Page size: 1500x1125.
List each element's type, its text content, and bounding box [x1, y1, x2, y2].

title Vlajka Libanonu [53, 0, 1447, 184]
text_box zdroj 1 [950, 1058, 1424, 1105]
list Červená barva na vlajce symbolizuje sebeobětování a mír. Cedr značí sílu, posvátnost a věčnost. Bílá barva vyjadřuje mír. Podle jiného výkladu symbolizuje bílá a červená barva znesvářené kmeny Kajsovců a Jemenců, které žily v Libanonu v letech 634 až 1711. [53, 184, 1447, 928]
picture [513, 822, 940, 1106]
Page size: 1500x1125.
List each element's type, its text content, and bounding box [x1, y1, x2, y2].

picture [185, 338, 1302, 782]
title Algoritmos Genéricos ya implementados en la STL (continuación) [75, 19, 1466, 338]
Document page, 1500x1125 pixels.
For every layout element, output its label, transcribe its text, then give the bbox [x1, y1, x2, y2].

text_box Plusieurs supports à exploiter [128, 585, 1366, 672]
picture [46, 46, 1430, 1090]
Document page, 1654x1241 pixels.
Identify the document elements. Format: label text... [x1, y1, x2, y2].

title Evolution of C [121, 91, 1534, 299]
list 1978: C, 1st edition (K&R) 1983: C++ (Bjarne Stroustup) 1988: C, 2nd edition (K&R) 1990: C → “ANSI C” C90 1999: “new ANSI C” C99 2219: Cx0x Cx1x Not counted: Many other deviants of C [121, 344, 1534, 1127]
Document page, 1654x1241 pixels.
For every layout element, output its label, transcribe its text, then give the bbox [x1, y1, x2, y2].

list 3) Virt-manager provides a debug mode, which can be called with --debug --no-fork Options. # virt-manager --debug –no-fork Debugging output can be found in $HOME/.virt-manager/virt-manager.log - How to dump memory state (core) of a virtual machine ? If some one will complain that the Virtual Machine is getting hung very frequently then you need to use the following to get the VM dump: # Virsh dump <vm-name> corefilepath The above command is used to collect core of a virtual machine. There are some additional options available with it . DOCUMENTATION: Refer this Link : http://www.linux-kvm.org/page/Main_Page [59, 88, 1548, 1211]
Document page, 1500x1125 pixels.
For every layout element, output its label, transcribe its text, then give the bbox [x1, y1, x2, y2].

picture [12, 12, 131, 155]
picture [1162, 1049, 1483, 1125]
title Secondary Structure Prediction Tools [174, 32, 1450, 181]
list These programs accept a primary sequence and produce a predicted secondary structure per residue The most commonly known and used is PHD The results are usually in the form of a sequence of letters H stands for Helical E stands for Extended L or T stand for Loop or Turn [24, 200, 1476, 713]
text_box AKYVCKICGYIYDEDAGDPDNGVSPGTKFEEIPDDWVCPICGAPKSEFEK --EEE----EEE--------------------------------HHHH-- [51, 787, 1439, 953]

########################################

== Stated exercise ==
Please reproduce the rows word for word, from the very first line through the line that contains "text_box zdroj 1 [950, 1058, 1424, 1105]", with that line included.

== Task answer ==
Page size: 1500x1125.
List each element's type, its text content, and bounding box [x1, y1, x2, y2].

title Vlajka Libanonu [53, 0, 1447, 184]
text_box zdroj 1 [950, 1058, 1424, 1105]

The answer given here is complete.